If you’ve made late payments or defaulted on a car loan, it will ding your credit score for car buying more than otherwise. Similarly, if you’ve been really good with auto payments, your credit score to buy a car could be higher than one used by a credit card issuer. An auto lender might not care, for instance, that you’re chronically late with your Visa bill as long as you pay your car loan on time every time.
What’s vexing to many consumers, however, is that they have no legal right to see that “auto-adjusted” loan score. That puts consumers at somewhat of a disadvantage. If the credit score to buy a car is wildly different from a regular FICO score, consumers can’t learn why or do anything about it.
However, if you’ve had a positive auto-loan history, it’s safe to assume that your credit score to buy a car will reflect it. The reverse is also true. If you discover that your credit-bureau report shows negative information about your prior auto-loan performance that isn’t true, you should contest that information, both with the credit bureau and with whatever creditor is bad-mouthing you.
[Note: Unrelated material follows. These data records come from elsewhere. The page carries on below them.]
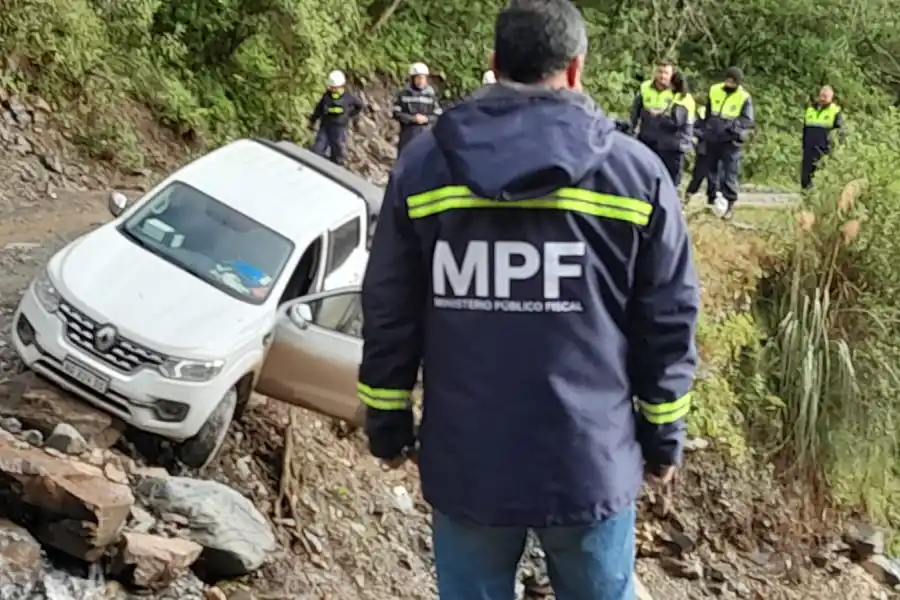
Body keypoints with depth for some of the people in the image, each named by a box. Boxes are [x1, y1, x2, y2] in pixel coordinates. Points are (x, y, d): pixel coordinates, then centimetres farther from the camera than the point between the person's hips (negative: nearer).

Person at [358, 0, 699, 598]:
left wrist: (388, 425, 15)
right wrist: (663, 436, 11)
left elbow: (389, 314, 3)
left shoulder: (423, 163, -1)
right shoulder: (636, 170, -4)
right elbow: (669, 324, -1)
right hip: (590, 460, -1)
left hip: (464, 461, 1)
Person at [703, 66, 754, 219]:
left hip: (731, 141, -4)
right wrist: (705, 130, 17)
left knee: (730, 173, -6)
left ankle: (730, 205, -1)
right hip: (712, 139, 4)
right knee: (712, 170, 12)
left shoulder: (744, 98, -8)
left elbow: (748, 121, -11)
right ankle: (711, 201, 23)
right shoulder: (714, 91, 4)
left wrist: (735, 124, -28)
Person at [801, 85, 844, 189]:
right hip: (809, 151, 5)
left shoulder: (836, 112, 1)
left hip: (824, 152, -5)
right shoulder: (810, 110, 16)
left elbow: (839, 132, -4)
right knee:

Some experts have argued, with some justification, that it’s pointless to get your scores from the credit agencies because lenders don’t have to use them to make a loan. They’ll either lend you money or they won’t.
But we think that getting your easily available credit reports and scores is still useful. It will tell you where you fall generally on the credit spectrum, and may prod you to fix any errors you find. If the information is accurate, most of the time the credit-bureau scores run fairly parallel with lenders’ secret scores.
Improving Your Credit Score
Here are some tips for keeping your credit record healthy:
Sign up for automatic payments from your checking account so that at least the minimum payment is made each month.
Don’t max out on credit cards. Try to keep your balance no higher than 20 percent of the card’s limit.
Don’t close credit card accounts you aren’t using. Unused credit is good for your long-term record.
Get your credit reports and challenge any misinformation you find.
If you want auto-loan providers to see you in the best light, never miss a car payment.